Open ramonberrutti opened 4 days ago
You can peer remove a server from a system during runtime. Does that not solve your needs? The system will also (if possible) select a new peer for the stream peer sets that are affected. Consumers inherit from the same peer set as their parent stream.
Hi @derekcollison
We have two distinct use cases for this feature:
In a multi-cloud environment, we need to create temporary streams that are not tied to a specific cloud due to customer contract requirements and performance considerations. While using tags is helpful, the current implementation functions as an all-or-nothing solution. For instance, if we have "AWS," "GCP," and "Azure," we must create combinations of tags for each cloud, such as "aws-gcp," "aws-azure," and "gcp-azure." With this feature, we could instead use a tag like !azure to exclude a specific cloud without creating multiple combinations manually.

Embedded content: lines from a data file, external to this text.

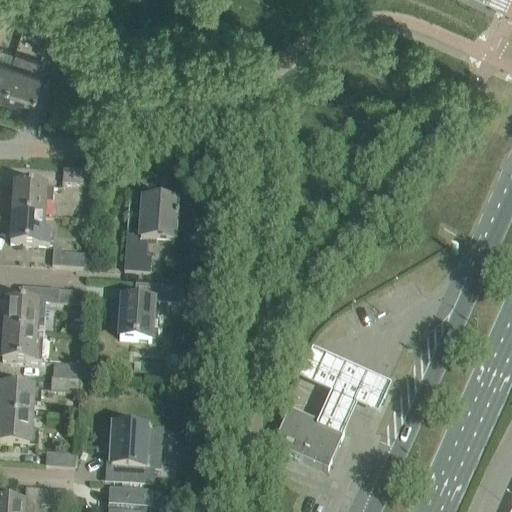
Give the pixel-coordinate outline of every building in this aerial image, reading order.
[(41,57),(53,61),(65,22),(53,18),(41,57)] [(30,104),(36,85),(43,62),(16,53),(12,64),(2,95),(30,104)] [(0,94),(2,95),(12,64),(0,60),(0,94)] [(95,187),(96,174),(64,172),(63,185),(95,187)] [(15,188),(13,216),(45,219),(46,204),(53,205),(54,191),(15,188)] [(124,277),(150,279),(152,263),(147,263),(148,244),(175,246),(178,206),(144,203),(141,237),(127,236),(124,277)] [(44,235),(45,219),(13,216),(11,247),(50,250),(51,236),(44,235)] [(54,249),(53,269),(89,271),(90,257),(65,256),(65,249),(54,249)] [(184,291),(136,287),(135,303),(123,303),(120,342),(152,344),(155,305),(183,307),(184,291)] [(58,308),(59,293),(23,291),(22,306),(7,305),(5,334),(43,336),(45,307),(58,308)] [(86,310),(87,295),(59,293),(58,308),(86,310)] [(41,366),(43,336),(5,334),(3,364),(41,366)] [(389,396),(311,360),(298,389),(330,404),(315,436),(340,447),(355,414),(376,424),(389,396)] [(53,367),(52,381),(82,383),(99,384),(100,371),(83,369),(53,367)] [(81,396),(82,383),(52,381),(51,381),(50,394),(81,396)] [(42,393),(21,392),(1,390),(0,400),(0,418),(32,420),(33,406),(41,407),(42,393)] [(345,437),(290,413),(273,449),(328,474),(345,437)] [(32,434),(32,420),(0,418),(0,446),(38,449),(39,434),(32,434)] [(127,487),(155,489),(156,472),(150,471),(152,432),(119,430),(116,470),(128,471),(127,487)] [(47,456),(46,469),(75,471),(76,458),(47,456)] [(41,511),(41,508),(72,510),(73,495),(33,492),(32,504),(26,504),(25,507),(0,505),(0,511),(41,511)] [(151,511),(153,495),(123,493),(122,507),(125,507),(124,511),(151,511)] [(166,493),(165,504),(174,504),(174,493),(166,493)]
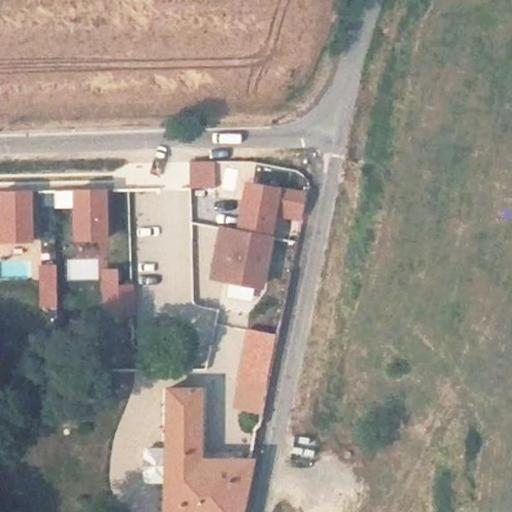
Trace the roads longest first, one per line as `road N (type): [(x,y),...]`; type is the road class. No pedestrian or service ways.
road 1 (residential): [(261,511),(335,138)]
road 2 (residential): [(335,138),(0,146)]
road 3 (residential): [(373,0),(335,138)]
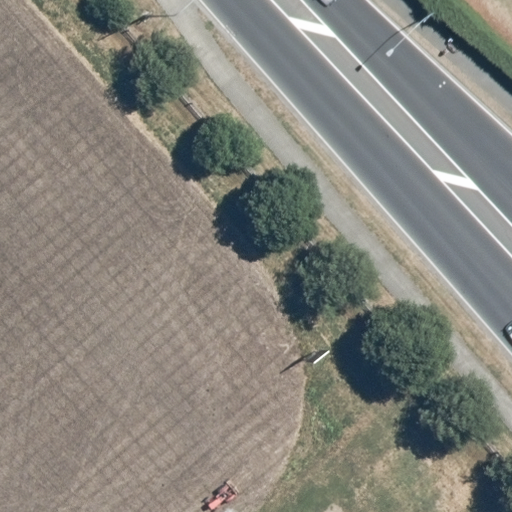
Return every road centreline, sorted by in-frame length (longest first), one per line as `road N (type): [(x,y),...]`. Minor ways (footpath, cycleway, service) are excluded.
road 1 (secondary): [(511,296),(238,0)]
road 2 (secondary): [(343,0),(511,178)]
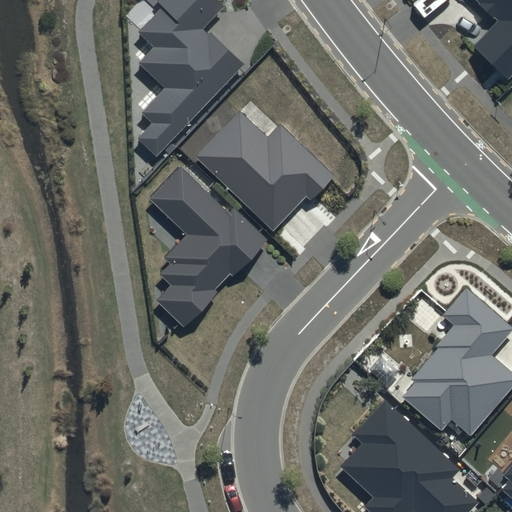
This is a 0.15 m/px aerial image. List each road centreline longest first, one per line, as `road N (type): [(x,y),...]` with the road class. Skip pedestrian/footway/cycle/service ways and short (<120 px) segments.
road 1 (residential): [(271,511),(256,438),(269,377),(295,337),(463,159)]
road 2 (tertiary): [(326,0),(463,159)]
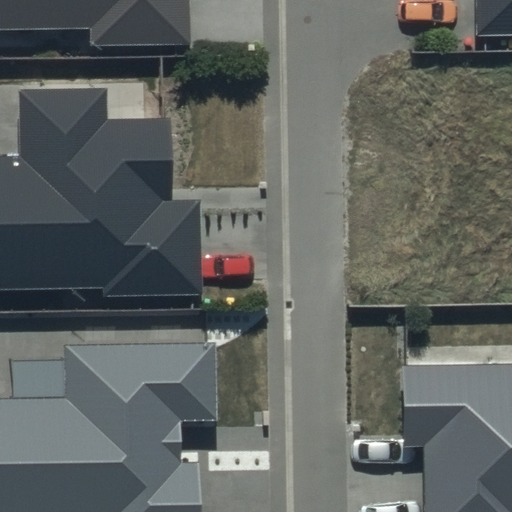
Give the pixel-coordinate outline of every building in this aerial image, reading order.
[(0,0),(0,28),(91,27),(91,45),(188,43),(187,0),(0,0)] [(511,0),(477,0),(477,36),(511,35),(511,0)] [(107,87),(18,88),(19,157),(0,157),(0,288),(104,287),(105,296),(201,294),(200,202),(171,202),(169,119),(107,120),(107,87)] [(215,342),(65,345),(66,399),(0,399),(0,511),(198,511),(198,463),(181,464),(180,421),(216,420),(215,342)] [(511,511),(511,363),(404,366),(405,447),(423,447),(423,511),(511,511)]
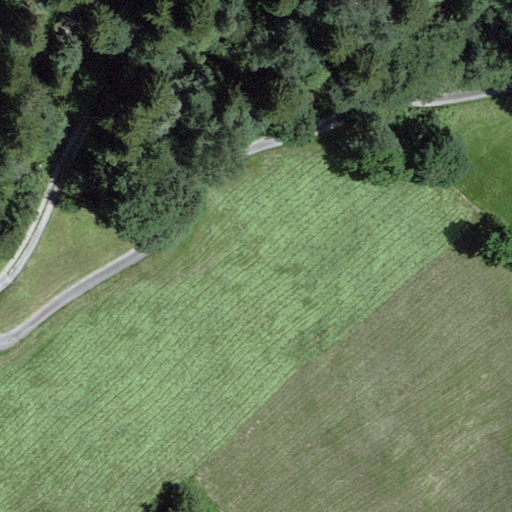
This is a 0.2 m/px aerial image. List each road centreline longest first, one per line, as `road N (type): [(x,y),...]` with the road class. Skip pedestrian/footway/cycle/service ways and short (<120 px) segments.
road 1 (track): [(511,70),(364,89),(268,133),(202,171),(144,256),(0,341)]
road 2 (track): [(0,265),(151,25),(124,0)]
road 3 (track): [(104,0),(0,84)]
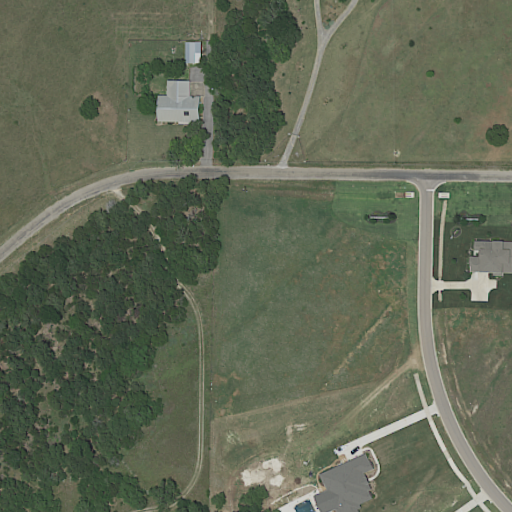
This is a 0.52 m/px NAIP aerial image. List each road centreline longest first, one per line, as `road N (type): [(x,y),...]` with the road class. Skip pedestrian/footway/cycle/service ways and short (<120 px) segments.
road 1 (residential): [(0,245),(79,188),(121,173),(187,164),(511,171)]
road 2 (residential): [(511,501),(469,440),(444,376),(436,303),(439,170)]
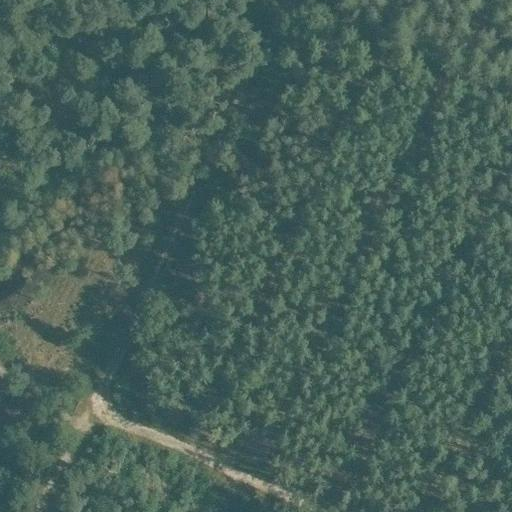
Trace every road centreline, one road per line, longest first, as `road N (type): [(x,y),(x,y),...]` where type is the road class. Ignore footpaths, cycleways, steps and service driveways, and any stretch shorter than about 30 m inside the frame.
road 1 (track): [(77,396),(167,193),(257,19)]
road 2 (unknown): [(511,123),(257,19)]
road 3 (track): [(25,511),(77,396)]
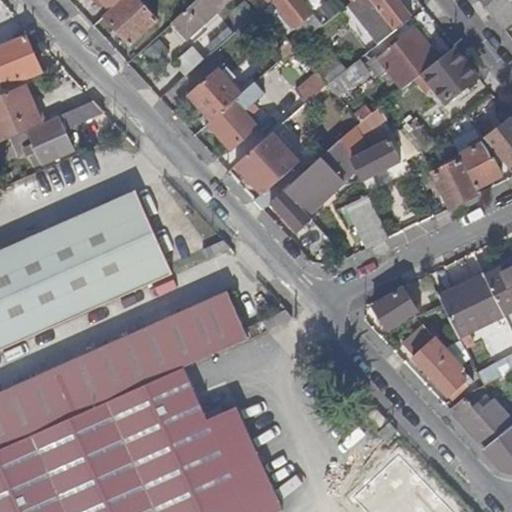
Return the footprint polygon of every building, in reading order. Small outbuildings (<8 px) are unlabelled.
[(135,0),(121,0),(104,16),(130,46),(157,23),(135,0)] [(228,0),(197,0),(171,24),(185,39),(228,0)] [(320,27),(299,0),(272,0),(269,3),(258,12),(283,37),(293,29),(302,40),(320,27)] [(356,62),(395,32),(393,28),(408,17),(395,0),(371,0),(377,8),(373,11),(376,16),(381,13),(384,18),(358,39),(362,45),(343,61),(348,67),(356,62)] [(511,0),(479,0),(504,31),(511,24),(511,0)] [(200,37),(206,52),(232,41),(226,26),(200,37)] [(256,38),(267,50),(278,39),(268,28),(256,38)] [(421,75),(438,62),(413,29),(375,57),(401,91),(421,75)] [(39,73),(22,35),(0,44),(0,85),(1,88),(39,73)] [(277,62),(294,48),(283,37),(278,39),(267,50),(277,62)] [(183,76),(202,59),(190,46),(171,63),(183,76)] [(476,78),(454,49),(438,62),(421,75),(443,104),(476,78)] [(319,66),(333,78),(344,66),(330,54),(319,66)] [(367,76),(356,62),(348,67),(326,86),(334,96),(345,87),(348,90),(367,76)] [(186,97),(209,123),(235,100),(211,74),(186,97)] [(307,102),(326,86),(316,74),(299,91),(307,102)] [(209,123),(207,125),(229,150),(255,128),(247,119),(258,110),(251,103),(261,94),(253,84),(235,100),(209,123)] [(39,126),(22,87),(0,95),(0,142),(13,137),(26,132),(39,126)] [(103,112),(95,102),(68,115),(73,126),(103,112)] [(366,106),(351,117),(357,124),(371,114),(366,106)] [(386,120),(379,108),(371,114),(357,124),(341,139),(349,156),(362,181),(400,162),(391,144),(363,158),(355,141),(386,120)] [(511,163),(511,121),(510,118),(484,138),(506,168),(511,163)] [(57,119),(39,126),(26,132),(40,165),(72,152),(57,119)] [(13,137),(0,142),(0,161),(16,155),(11,145),(16,143),(13,137)] [(235,167),(269,205),(301,177),(266,139),(235,167)] [(301,177),(269,205),(296,233),(309,221),(295,204),(349,156),(341,139),(301,177)] [(469,151),(459,154),(461,160),(475,188),(500,176),(494,160),(490,160),(482,145),(476,147),(474,142),(467,145),(469,151)] [(475,188),(461,160),(432,173),(436,182),(430,185),(435,196),(442,193),(450,208),(478,194),(475,188)] [(0,351),(172,275),(135,192),(0,252),(0,351)] [(363,250),(387,237),(363,195),(340,208),(363,250)] [(231,249),(223,241),(199,252),(206,260),(231,249)] [(511,265),(485,278),(504,316),(511,311),(511,265)] [(458,337),(504,316),(485,278),(440,299),(443,306),(458,337)] [(402,289),(373,307),(387,329),(416,312),(402,289)] [(0,450),(182,370),(229,349),(205,298),(0,389),(0,450)] [(399,341),(453,400),(474,381),(420,322),(399,341)] [(481,383),(511,371),(511,354),(475,368),(481,383)] [(205,421),(182,370),(0,450),(0,511),(277,511),(278,511),(233,409),(205,421)] [(485,447),(511,426),(511,419),(491,398),(481,405),(476,401),(471,405),(465,398),(451,411),(485,447)] [(511,471),(511,426),(485,447),(483,448),(502,469),(511,471)]
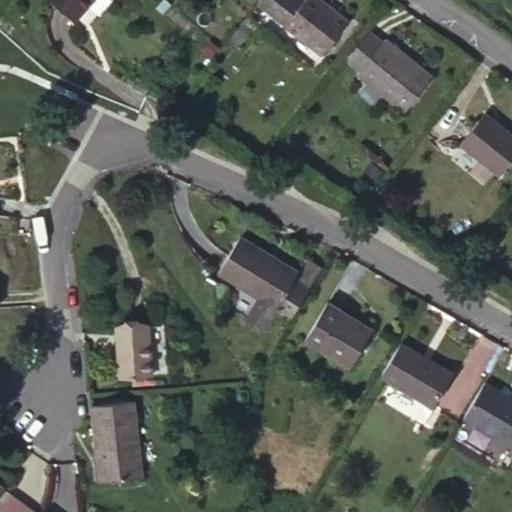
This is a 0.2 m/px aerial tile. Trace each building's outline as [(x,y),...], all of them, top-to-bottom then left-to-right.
[(70,0),(63,8),(90,35),(121,0),(70,0)] [(291,0),(278,0),(265,17),(290,39),(310,15),(291,0)] [(316,5),(310,15),(290,39),(327,67),(353,33),(316,5)] [(376,43),(351,74),(362,83),(386,52),(376,43)] [(434,83),(389,48),(386,52),(362,83),(406,117),(434,83)] [(511,166),(511,129),(491,113),(467,144),(505,175),(511,166)] [(277,305),(295,315),(312,282),(294,273),(296,268),(254,246),(235,284),(277,305)] [(314,277),(296,268),(294,273),(312,282),(314,277)] [(312,282),(295,315),(308,322),(333,276),(319,268),(314,277),(312,282)] [(0,310),(11,309),(7,280),(0,280),(0,310)] [(295,315),(277,305),(265,327),(283,337),(295,315)] [(387,333),(340,308),(320,346),(366,371),(387,333)] [(152,331),(118,335),(125,387),(159,383),(152,331)] [(464,376),(414,347),(393,382),(446,412),(464,376)] [(511,399),(492,388),(470,426),(511,448),(511,399)] [(149,407),(106,414),(108,432),(116,492),(159,486),(149,407)] [(0,508),(21,485),(0,467),(0,508)]
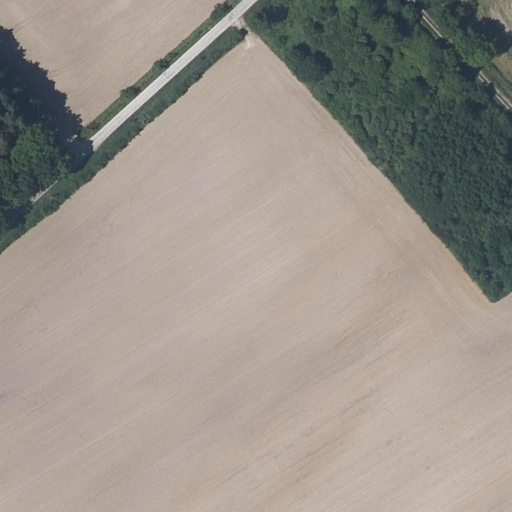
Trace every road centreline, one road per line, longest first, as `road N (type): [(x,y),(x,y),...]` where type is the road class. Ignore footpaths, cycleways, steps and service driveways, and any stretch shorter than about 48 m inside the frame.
road 1 (unclassified): [(0,228),(252,0)]
road 2 (track): [(410,0),(511,109)]
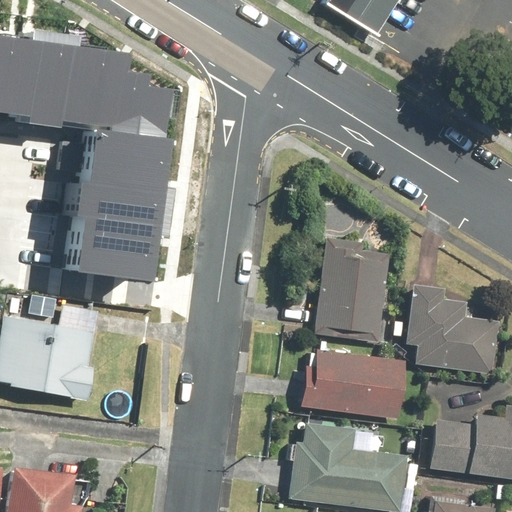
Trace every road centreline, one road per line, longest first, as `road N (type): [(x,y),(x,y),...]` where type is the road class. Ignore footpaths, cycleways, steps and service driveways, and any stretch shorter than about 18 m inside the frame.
road 1 (residential): [(263,62),(240,134),(192,511)]
road 2 (unclassified): [(263,62),(511,215)]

In scenarios where a specific cloud requires maintenance, we spin up standby nodes in another cloud and migrate the replicas from the affected cloud to the standby nodes. However, we encounter issues where the streams sometimes fail to return to their original nodes even after multiple peer-removal attempts. While this can be mitigated by adding the !jetstream tag to the standby nodes' configuration, allowing the feature to be applied at the stream level would reduce risks and provide greater flexibility.
Happy to provide more context. Thank you.
NATS introduces the server tag
!jetstream
, enabling the eviction of JetStream assets. This same approach can be extended to streams.This PR introduces the ability to evict specific servers from streams.